Os fatos observados e as reflexões realizadas nos subgrupos sobre as mudanças estruturais foram compartilhadas na manhã do segundo dia entre os/as participantes. O que se evidenciou, de forma geral, foi uma intensa transformação no uso da terra.

O território, que passou por um processo da reforma agrária que dividiu extensas fazendas em áreas de assentamento para milhares de famílias, está vivenciando um fenômeno de reconcentração agrária.
O envelhecimento da população rural, com o êxodo dos mais novos, o desmonte das políticas públicas num período recente, a violência no campo, a alteração do clima e do regime de chuvas e o crescente interesse pelo campo por quem não se dedica à agricultura são elementos que, de forma geral, interferem nessa reconcentração.

Além disso, se percebe claramente outra mudança com relação à água. Antes doadas, as águas de diversas fontes viraram mercadoria que se vende nas comunidades rurais e urbanas. Por conta disto, o brejo – área mais úmida – passou a ser muito perfurado para extração de água do lençol freático por poços artesianos. Isso tem acarretado uma sequidão no solo com interferência direta no ciclo de vida das fruteiras, uma das principais culturas deste ambiente climático.

Também se falou sobre desmatamentos em grandes áreas para virar pasto para animais ou para monocultivos de hortaliças, no caso do brejo. E de novas pragas que têm afetado algumas culturas como a do feijão macassar.

“Como enfrentar o aumento substancial dos agrotóxicos devido ao aumento das pragas? Os agricultores se veem num dilema: ou produzem com veneno ou deixam de produzir”, pontuou Nelson Anacleto, da diretoria do Sindicato dos Trabalhadores e Trabalhadoras Rurais de Lagoa Seca e vereador eleito pela quarta vez no município, nas eleições passadas. Neste caso, Anacleto se referia às famílias que estão fora do processo de transição agroecológica estimulada e orientada pelo Polo na região.

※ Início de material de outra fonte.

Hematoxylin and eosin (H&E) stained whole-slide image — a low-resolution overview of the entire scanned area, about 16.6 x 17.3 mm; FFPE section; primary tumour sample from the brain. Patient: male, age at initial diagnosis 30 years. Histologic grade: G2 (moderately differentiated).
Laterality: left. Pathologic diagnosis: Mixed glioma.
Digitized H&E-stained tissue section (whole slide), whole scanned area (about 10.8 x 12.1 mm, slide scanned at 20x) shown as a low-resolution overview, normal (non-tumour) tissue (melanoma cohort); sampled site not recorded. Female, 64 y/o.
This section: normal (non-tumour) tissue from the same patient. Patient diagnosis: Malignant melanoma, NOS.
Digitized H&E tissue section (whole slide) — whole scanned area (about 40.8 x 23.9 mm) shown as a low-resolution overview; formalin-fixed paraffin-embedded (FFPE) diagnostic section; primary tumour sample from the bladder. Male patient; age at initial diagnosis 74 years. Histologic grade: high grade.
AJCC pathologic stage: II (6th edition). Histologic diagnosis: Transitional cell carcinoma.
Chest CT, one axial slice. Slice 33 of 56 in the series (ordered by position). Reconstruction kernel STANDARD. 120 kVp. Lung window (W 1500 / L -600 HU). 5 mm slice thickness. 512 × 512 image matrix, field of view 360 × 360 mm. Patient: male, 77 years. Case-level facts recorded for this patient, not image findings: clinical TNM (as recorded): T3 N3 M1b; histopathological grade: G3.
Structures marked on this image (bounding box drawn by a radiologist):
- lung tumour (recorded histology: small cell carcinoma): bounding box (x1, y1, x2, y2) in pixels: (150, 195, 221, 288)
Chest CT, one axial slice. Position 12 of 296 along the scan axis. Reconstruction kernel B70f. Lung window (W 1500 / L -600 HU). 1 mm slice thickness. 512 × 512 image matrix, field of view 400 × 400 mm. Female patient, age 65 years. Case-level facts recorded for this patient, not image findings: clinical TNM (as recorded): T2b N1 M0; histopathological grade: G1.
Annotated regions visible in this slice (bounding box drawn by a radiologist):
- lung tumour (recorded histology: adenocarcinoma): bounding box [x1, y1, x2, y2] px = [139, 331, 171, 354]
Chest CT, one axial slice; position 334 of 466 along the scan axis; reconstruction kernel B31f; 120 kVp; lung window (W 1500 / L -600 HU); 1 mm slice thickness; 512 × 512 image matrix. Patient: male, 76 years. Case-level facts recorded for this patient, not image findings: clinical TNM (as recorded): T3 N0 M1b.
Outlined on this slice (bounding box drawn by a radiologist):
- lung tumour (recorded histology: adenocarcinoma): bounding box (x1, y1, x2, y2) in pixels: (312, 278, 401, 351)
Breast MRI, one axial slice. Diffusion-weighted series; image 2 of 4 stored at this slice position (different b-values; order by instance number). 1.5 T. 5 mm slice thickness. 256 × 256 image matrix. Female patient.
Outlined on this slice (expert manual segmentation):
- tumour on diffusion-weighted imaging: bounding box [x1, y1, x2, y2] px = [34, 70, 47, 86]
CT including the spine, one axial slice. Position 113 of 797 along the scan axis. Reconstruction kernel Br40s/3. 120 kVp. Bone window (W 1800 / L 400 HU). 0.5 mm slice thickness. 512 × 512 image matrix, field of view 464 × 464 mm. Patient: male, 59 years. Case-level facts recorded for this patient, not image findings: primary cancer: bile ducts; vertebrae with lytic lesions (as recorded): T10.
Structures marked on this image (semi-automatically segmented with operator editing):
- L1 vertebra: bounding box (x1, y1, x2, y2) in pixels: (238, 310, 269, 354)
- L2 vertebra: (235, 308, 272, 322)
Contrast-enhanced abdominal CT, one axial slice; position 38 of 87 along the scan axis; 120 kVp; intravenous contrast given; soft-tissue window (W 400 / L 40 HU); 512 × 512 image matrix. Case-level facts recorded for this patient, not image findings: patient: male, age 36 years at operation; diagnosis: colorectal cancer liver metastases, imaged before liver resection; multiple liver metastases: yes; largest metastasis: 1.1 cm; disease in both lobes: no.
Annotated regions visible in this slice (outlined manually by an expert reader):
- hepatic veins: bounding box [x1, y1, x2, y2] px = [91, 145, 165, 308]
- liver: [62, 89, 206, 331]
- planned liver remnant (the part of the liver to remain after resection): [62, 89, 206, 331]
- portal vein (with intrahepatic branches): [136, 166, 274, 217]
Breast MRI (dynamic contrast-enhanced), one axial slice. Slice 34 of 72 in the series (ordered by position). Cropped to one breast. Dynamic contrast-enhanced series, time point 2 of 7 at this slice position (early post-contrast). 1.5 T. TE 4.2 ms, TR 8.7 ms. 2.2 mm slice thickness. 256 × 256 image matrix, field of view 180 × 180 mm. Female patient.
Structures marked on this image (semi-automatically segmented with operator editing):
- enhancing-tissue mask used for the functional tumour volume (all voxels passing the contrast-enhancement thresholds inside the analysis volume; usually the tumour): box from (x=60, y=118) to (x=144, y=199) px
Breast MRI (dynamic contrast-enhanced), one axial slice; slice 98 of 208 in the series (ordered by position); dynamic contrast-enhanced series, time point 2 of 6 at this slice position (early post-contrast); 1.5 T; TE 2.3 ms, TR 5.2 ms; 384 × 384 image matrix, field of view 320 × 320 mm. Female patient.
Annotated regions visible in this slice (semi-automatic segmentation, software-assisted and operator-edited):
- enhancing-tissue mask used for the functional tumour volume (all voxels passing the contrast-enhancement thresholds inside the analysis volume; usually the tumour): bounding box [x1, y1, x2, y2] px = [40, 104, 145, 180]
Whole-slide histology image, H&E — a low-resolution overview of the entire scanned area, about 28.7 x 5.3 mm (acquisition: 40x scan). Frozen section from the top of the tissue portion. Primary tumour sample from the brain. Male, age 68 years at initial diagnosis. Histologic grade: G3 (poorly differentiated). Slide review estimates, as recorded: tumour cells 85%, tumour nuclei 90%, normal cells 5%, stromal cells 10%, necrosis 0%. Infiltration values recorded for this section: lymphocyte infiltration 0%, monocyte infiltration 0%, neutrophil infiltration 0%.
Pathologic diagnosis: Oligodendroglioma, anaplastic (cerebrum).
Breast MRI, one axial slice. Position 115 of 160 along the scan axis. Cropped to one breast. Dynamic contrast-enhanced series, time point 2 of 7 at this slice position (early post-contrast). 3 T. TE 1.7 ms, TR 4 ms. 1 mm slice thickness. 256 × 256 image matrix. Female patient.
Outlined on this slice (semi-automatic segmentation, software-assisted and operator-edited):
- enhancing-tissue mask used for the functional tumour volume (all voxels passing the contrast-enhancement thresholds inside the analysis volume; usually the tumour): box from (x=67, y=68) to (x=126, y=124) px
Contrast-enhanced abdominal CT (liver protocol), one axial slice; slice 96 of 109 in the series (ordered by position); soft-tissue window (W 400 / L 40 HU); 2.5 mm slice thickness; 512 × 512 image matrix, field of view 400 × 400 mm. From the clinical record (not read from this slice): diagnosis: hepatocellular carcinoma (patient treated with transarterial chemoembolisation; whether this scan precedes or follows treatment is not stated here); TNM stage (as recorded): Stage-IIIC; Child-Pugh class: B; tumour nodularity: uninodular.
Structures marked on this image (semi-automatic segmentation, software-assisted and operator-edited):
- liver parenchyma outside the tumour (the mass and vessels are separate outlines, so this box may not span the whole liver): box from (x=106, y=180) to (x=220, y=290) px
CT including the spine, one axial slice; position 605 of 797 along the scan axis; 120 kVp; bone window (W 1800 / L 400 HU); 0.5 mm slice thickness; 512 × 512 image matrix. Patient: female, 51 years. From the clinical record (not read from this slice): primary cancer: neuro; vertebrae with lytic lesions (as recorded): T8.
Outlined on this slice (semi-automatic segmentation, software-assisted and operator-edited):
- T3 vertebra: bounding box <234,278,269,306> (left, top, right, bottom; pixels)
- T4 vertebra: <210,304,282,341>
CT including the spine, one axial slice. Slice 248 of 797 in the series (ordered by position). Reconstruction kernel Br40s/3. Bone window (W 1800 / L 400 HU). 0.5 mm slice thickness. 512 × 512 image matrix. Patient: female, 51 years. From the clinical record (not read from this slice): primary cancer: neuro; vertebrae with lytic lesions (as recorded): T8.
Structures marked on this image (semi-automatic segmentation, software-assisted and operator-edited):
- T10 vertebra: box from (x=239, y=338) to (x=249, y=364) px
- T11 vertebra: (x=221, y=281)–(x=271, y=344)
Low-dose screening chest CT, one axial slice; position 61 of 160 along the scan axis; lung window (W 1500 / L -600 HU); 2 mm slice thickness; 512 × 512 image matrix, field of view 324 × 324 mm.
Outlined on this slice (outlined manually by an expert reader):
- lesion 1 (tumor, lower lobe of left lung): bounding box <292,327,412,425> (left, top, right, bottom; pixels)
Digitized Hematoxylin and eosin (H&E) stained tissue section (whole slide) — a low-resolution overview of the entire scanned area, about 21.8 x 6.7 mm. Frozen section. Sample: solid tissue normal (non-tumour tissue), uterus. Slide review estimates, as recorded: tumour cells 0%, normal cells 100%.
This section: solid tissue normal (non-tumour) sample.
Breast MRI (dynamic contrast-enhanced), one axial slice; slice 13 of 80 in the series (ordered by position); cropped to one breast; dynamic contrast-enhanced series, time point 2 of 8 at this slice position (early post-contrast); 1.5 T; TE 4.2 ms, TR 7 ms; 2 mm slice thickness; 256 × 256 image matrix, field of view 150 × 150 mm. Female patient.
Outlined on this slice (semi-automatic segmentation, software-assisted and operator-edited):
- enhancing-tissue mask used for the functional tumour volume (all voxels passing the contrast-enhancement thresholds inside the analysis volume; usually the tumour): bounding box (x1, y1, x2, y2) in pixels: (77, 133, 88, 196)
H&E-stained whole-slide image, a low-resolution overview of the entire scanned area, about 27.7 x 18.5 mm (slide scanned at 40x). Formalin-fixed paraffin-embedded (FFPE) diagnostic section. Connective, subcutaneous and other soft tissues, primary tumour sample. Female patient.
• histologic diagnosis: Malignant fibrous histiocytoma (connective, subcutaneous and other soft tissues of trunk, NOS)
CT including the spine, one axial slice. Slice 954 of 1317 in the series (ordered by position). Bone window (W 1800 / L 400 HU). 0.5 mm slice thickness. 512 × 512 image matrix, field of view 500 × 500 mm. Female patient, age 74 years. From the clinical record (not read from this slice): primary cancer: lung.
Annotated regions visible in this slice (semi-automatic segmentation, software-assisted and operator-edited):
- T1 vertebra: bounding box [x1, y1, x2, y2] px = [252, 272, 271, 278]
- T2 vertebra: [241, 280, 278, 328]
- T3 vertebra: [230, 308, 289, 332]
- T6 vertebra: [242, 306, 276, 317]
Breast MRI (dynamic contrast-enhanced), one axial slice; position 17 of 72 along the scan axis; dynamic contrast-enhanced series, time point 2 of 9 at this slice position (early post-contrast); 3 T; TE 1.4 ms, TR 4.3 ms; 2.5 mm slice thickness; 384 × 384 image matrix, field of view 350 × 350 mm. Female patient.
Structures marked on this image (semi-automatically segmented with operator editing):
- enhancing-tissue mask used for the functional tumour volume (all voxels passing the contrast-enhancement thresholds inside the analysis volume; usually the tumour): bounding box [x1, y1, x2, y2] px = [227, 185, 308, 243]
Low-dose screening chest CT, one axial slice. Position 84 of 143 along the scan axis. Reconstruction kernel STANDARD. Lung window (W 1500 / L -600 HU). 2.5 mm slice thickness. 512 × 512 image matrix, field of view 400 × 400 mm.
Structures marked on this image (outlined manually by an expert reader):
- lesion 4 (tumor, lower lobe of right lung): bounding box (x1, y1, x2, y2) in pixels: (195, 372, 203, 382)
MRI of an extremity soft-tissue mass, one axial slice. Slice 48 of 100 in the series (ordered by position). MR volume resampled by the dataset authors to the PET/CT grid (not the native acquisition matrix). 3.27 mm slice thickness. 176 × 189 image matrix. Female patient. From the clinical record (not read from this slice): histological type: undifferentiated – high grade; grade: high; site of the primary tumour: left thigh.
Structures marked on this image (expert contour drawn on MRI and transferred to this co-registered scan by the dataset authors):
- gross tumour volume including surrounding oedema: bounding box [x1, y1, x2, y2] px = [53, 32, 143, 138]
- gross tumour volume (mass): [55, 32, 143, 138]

“A gente sentar e olhar para as microrregiões que compõem o território do Polo é muito importante para que a gente possa entender as situações e, juntos, possamos encontrar caminhos que fortaleçam a agricultura familiar e nos organizando mais ainda, reforçando a questão das mulheres e dos jovens rurais, olhando também para a sucessão rural e sucessão sindical”, avaliou Edson Johnny, uma das lideranças jovens do Polo e do Sindicato de Esperança.

Os fenômenos observados neste diagnóstico serão sistematizados para, ainda este ano, serem analisados não só por quem faz parte da dinâmica do Polo, mas gestores públicos e outros atores sociais que atuam no território para construir encaminhamentos para o fortalecimento dos sistemas alimentares baseados na agroecologia, por meio da incidência política.

Estas atividades são realizadas no âmbito do projeto Cultivando Futuros: transição agroecológica justa em sistemas alimentares do semiárido brasileiro, que está sendo executado pelas 12 organizações da sociedade civil que fazem parte da Rede ATER Nordeste de Agroecologia, incluindo a AS-PTA. A iniciativa é fruto de uma parceria entre a AS-PTA e a agência de cooperação internacional Pão para o Mundo (Brot fur de Welt, no nome em alemão), com financiamento do governo alemão, através do Ministério Federal da Alimentação e da Agricultura da Alemanha (BMEL, na sigla em alemão).